Beat-the-Odds Boot Camp Facilitators
Mike Abbott became involved with the National Science Foundation’s I-Corps program during the summer of 2013 and now serves as an instructor for both national and regional node cohorts. He currently lives in Blacksburg Virginia where he owns and manages two businesses and serves as an instructor for several classes in entrepreneurship and technology commercialization at Virginia Tech. Mike has been working in technology commercialization and product development for the past twenty years where he has successfully launched products in the consumer, defense, medical, and industrial markets. He has a B.S. and M.S. in Mechanical Engineering from Virginia Tech. He holds numerous patents and publications across a broad spectrum of domains. Mike is certified as a Professional Engineer in the state of Virginia and holds a PMP certification from the Project Management Institute.
Errol Arkilic is a Founder of M34 Capital. M34 is an investment company that focuses on seed and early-stage projects being spun out of academic and corporate research labs.
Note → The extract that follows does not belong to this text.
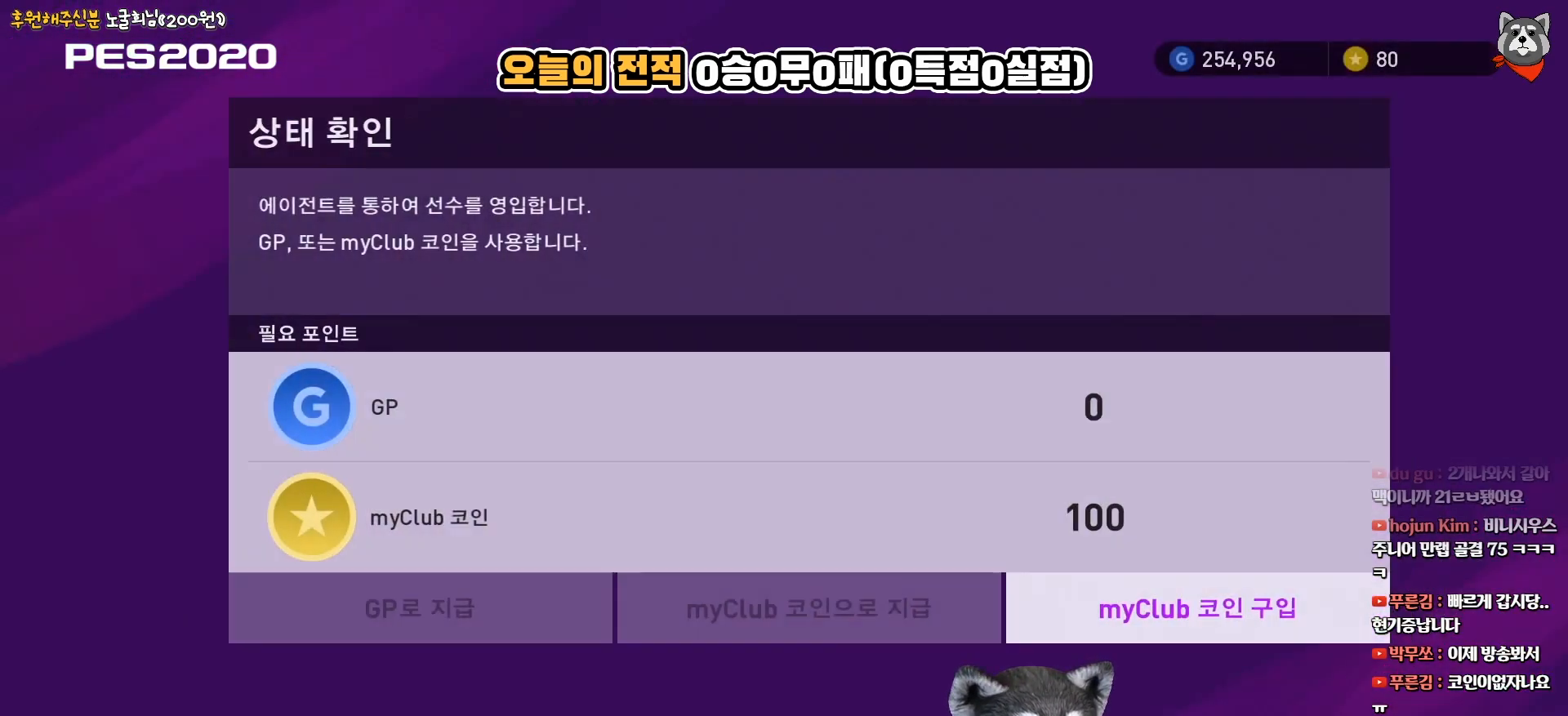
{"buttons": ["CIRCLE"], "right_stick": "center", "events": [[433, "CIRCLE", "down"]]}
Typical investments range from $250,000 to $500,000 and usually represent the first outside capital deployed. M34 focuses on turning science projects into companies and does so across a broad spectrum of technologies and geographies. He is also a founder of USRCA.org, a non-profit with a focus on entrepreneur education for science and engineering graduates. Previously, Errol was the founding and lead program director for the National Science Foundation Innovation Corps program. He led the I-Corps effort from its inception until July 2013. Prior to this, he was the lead software and services Program Director for the NSF SBIR program. Before his government service, Errol was founder and CEO at StrataGent Lifesciences (Acquired by Corium International: CORI) and Manager of Product Engineering at Redwood Microsystems. He received his B.S. in Mechanical Engineering from The George Washington University and his Masters and Ph.D. degrees in Aero/Astro Engineering from MIT.
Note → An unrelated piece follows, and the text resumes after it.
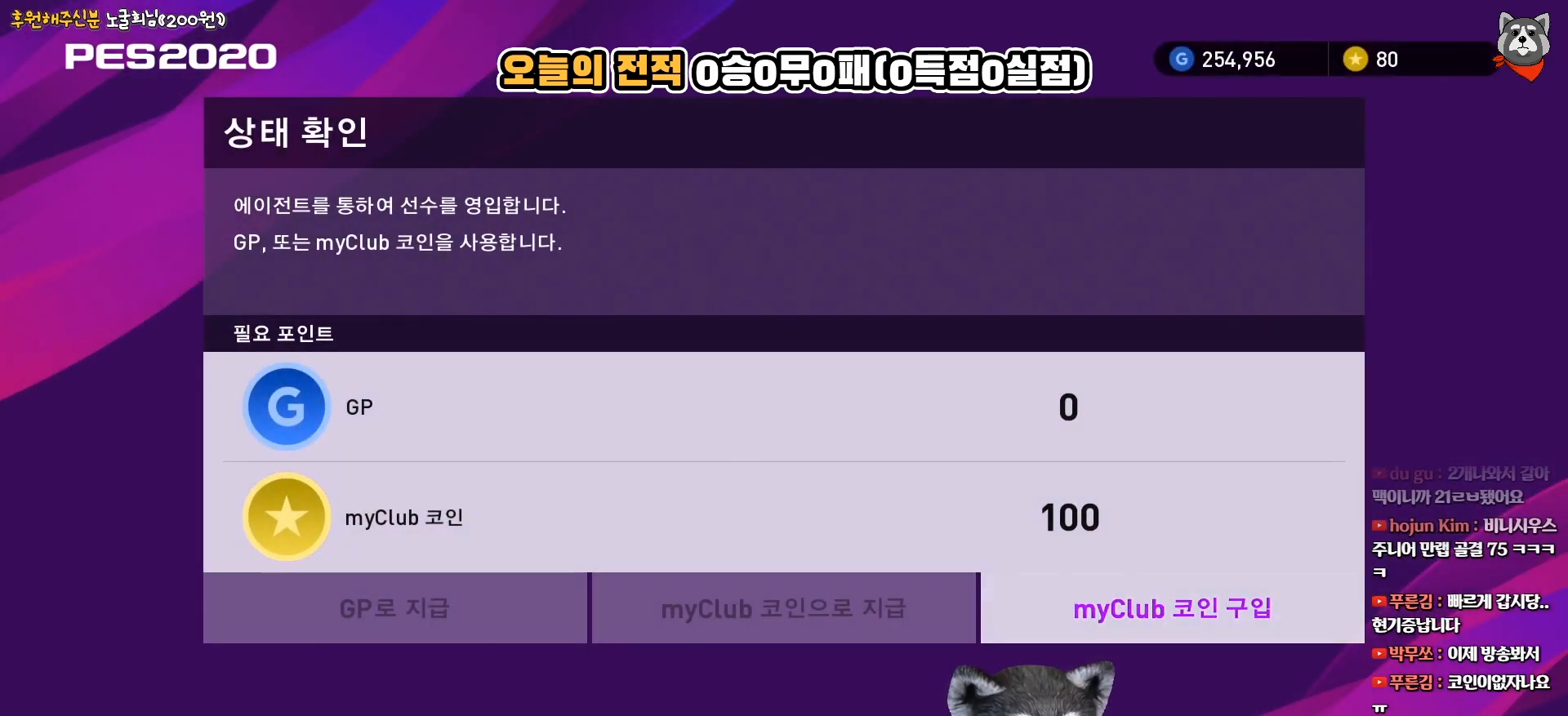
{"buttons": [], "right_stick": "center", "events": [[150, "CIRCLE", "up"]]}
John Blaho serves as the CUNY Director for Industrial-Academic Research and is a Professor of Biomedical Engineering at the Andrew S. Grove School of Engineering. He was responsible for significantly increasing industry-sponsored research activities between industrial entities and CUNY research faculty during 2010-12 and is currently working to increase the amount of faculty entrepreneurial activities. Dr. Blaho was trained as a chemical engineer, received his Ph.D. in biochemistry, and was the PI of an academic research lab at the University of Chicago and the Mount Sinai School of Medicine for over 25 years. Subsequently, he served a full-time CSO function at a biotech company in Princeton, NJ. Since joining the Office of the CUNY Vice Chancellor for Research, he has led the creation of two new NSF IUCRC centers at the City College of CUNY and has served as the Industrial Mentor for 3 CUNY NSF I-Corps teams - all three then successfully launched NYS companies and are currently supported by initial seed funding, including NSF SBIR/STTR grants. Dr. Blaho led the creation of and serves as the Training Director and coPI of the NYC Regional Innovation NSF I-Corps Node (NYCRIN). He is also the CUNY PI of the NYSERDA-funded PowerBridgeNY Proof of Concept Center that developed a Cleantech I-Corps entrepreneurial training program. Finally, Dr. Blaho is the lead of the CUNY Innovation Hot Spot for the NYC Regional Economic Development Council of Empire State Development.
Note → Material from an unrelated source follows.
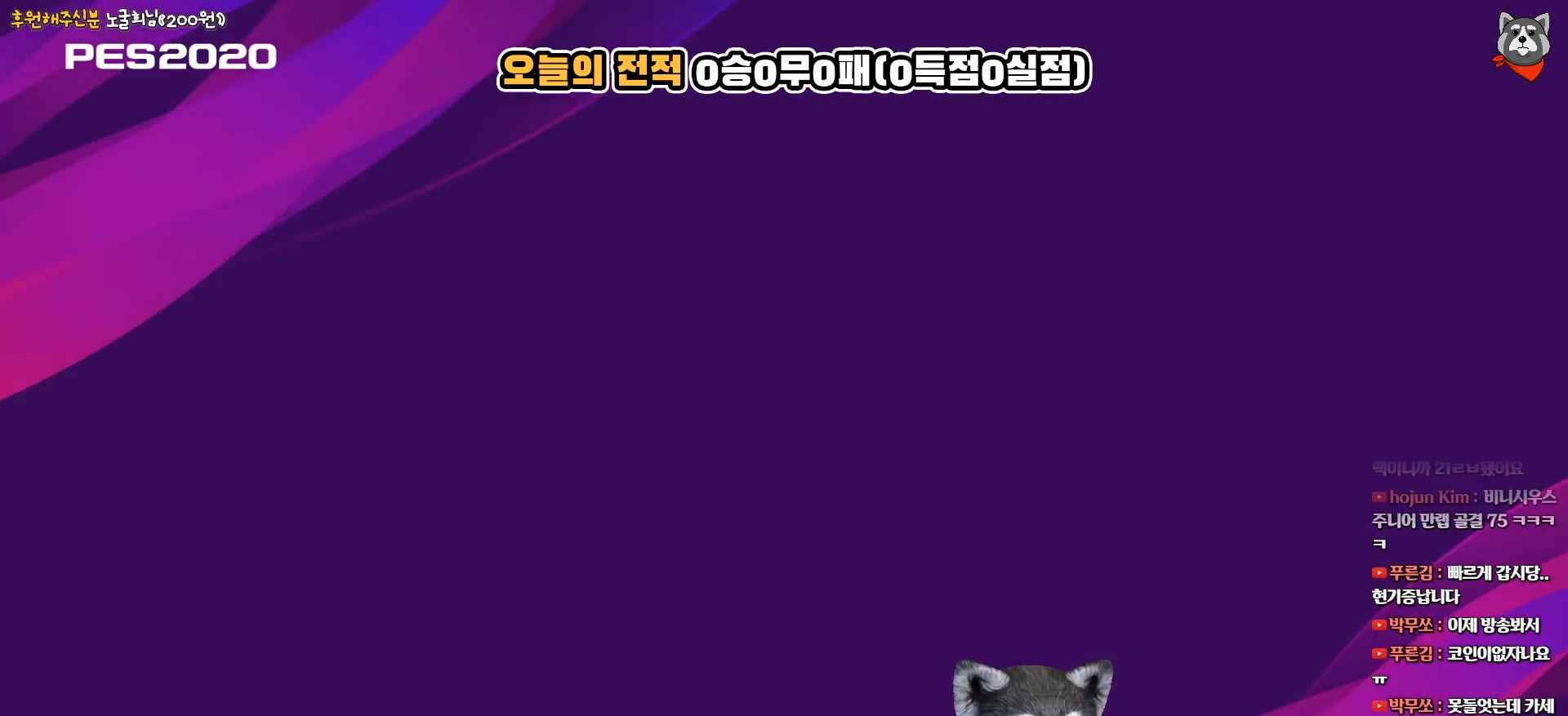
{"buttons": [], "right_stick": "center", "events": []}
Viktor Brandtneris has a diverse financial and general management background from experiences in both corporate and entrepreneurial environments. In his early career he worked in the computer industry in numerous Financial Planning and Modeling roles for companies including IBM and Computervision. His first entrepreneurial endeavor was as co-funder of the Devonshire Trust Company, a boutique money management and mutual fund company in Salem, Massachusetts. After the sale of Devonshire Trust, Viktor stayed active in the financial markets and small business consulting. As Principal of Brandtneris Consulting, he provides business-modeling services centered on the Lean-Start Up Customer Discovery process. Recent corporate engagements have included companies in the nanotechnology manufacturing, financial engineering and alternative energy industries. Viktor is a member of the national teaching faculty of the National Science Foundation’s Innovation Corps (I-Corps) Commercialization program, working extensively with the University of Michigan and Innovation-Los Angeles nodes. He has an MBA in Finance & Marketing from Boston College and a double major B.A. in Economics & Psychology from the University of Pennsylvania.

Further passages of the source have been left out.